I told my little cousin about Pinky and the Brain, and she thought it was a zombie show. Looking back, maybe it was.
A penny saved is a penny earned. A oney saved is a oney… Hey, where did this oney come from? Who’s is this?
My to do list for today: 1.) Pretend I’m a motorcycle 2.) Learn how to play the kazoo 3.) Candy.
It must suck to give high fives in outer space, because they always end up in your face.
Being in roller derby supposedly means you’re tough, but “Roller Girl” just sounds like the name of a super hero in a wheelchair.
Whenever I’m telling someone a dream I had, I always feel obligated to say that they were in the dream too.
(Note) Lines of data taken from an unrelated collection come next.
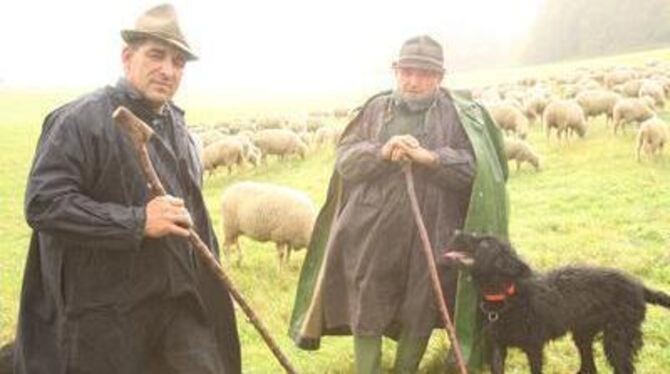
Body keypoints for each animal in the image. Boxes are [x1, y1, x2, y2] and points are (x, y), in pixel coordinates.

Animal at [446, 232, 670, 374]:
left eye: (484, 244)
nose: (455, 232)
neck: (506, 295)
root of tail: (639, 285)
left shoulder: (534, 347)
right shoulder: (498, 347)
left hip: (618, 339)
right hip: (583, 334)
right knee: (589, 368)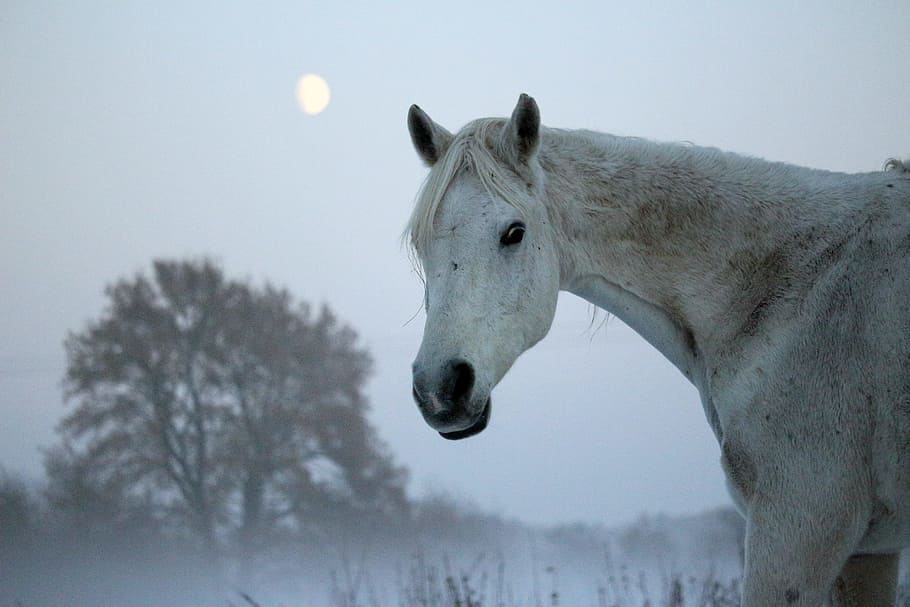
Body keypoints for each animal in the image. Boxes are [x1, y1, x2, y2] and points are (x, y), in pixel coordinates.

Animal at [404, 94, 910, 606]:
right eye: (421, 244)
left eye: (514, 232)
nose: (440, 390)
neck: (792, 285)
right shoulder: (868, 553)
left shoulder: (796, 529)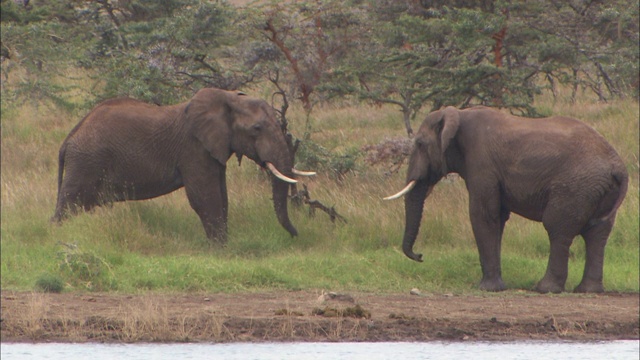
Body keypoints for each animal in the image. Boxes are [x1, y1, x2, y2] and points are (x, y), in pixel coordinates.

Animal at [52, 88, 316, 243]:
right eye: (257, 129)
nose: (295, 236)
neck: (227, 98)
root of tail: (70, 137)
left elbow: (222, 195)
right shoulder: (193, 149)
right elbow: (205, 197)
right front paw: (220, 250)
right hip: (86, 161)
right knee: (70, 203)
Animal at [388, 105, 628, 294]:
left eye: (420, 144)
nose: (420, 256)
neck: (459, 113)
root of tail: (619, 167)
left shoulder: (482, 164)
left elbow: (483, 215)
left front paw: (487, 289)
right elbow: (498, 218)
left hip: (575, 187)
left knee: (558, 228)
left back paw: (544, 289)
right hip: (596, 190)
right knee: (597, 235)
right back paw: (587, 290)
I think I do it just to keep them interested. I think they appreciate knowing that they were riding with me in the magic squirrel car, headed to panda canyon. When really it was just me and a Tom Hanks impersonator.
I wish they made toilet bowl cleaner in the color yellow. Not so I could pretend to pee standing up and have it feel real… But some other reason that makes sense. Or whatever…
I put sunscreen on my waffles and they still got burnt.
Maybe kids would eat their crust, if it wasn’t called crust. It’s like the word crap and rust got combined and tried to get as far away from joy as possible.
Why does the doctor leave the room when you undress? And by doctor I mean the TV repair guy.